:: EXCERPTED RECORDS ::
========================================================================

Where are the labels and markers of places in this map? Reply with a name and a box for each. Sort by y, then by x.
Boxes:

========================================================================

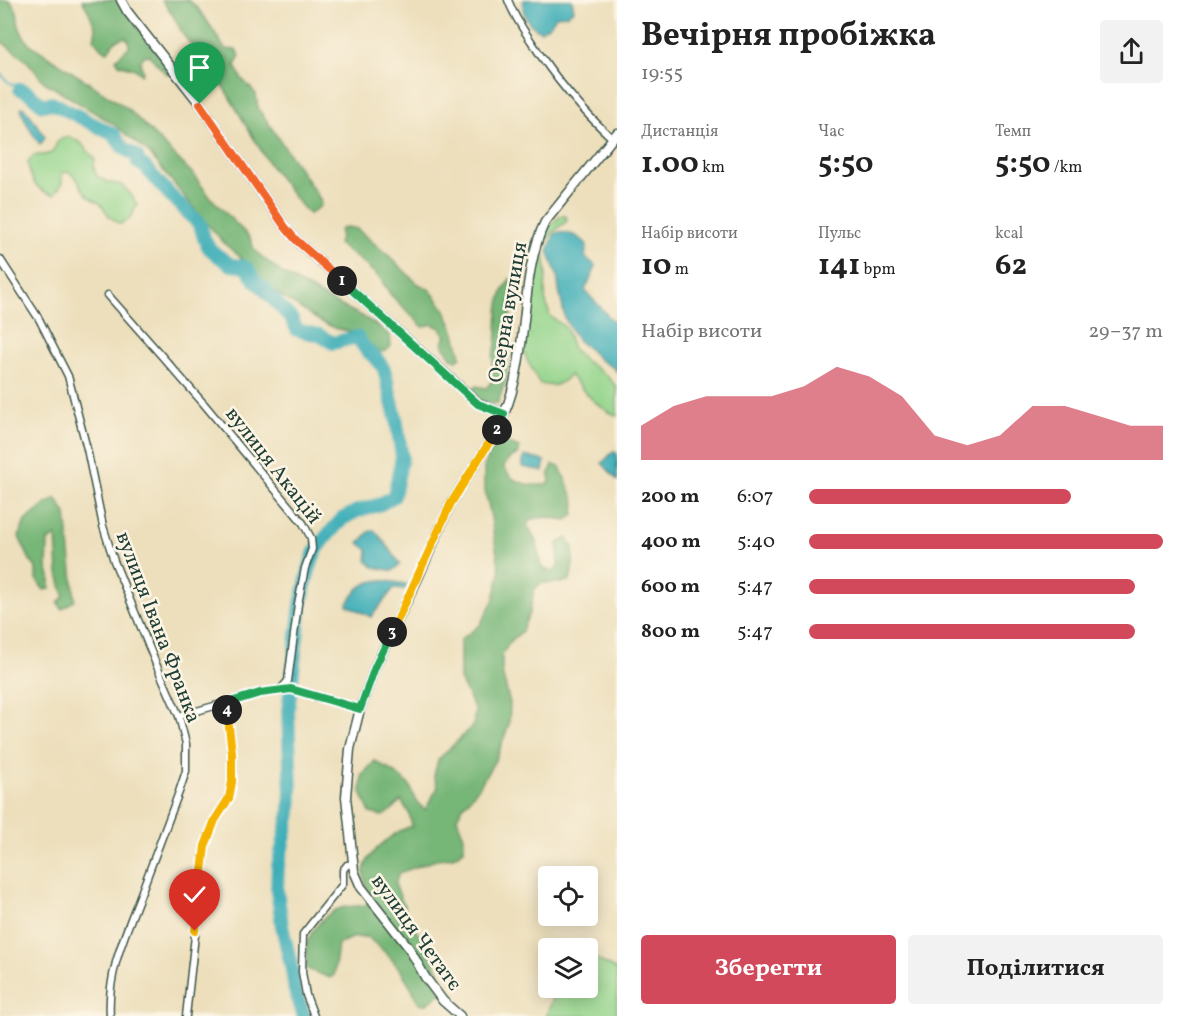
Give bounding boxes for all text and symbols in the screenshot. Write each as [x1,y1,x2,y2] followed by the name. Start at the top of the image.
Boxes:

========================================================================

:: WHAT TO DO ::
The exercise is to copy out every line above that has the word "name" in it.

:: FINISHED EXERCISE ::
Where are the labels and markers of places in this map? Reply with a name and a box for each. Sort by y, then by x.
Give bounding boxes for all text and symbols in the screenshot. Write each as [x1,y1,x2,y2] followed by the name. Start at the top of the image.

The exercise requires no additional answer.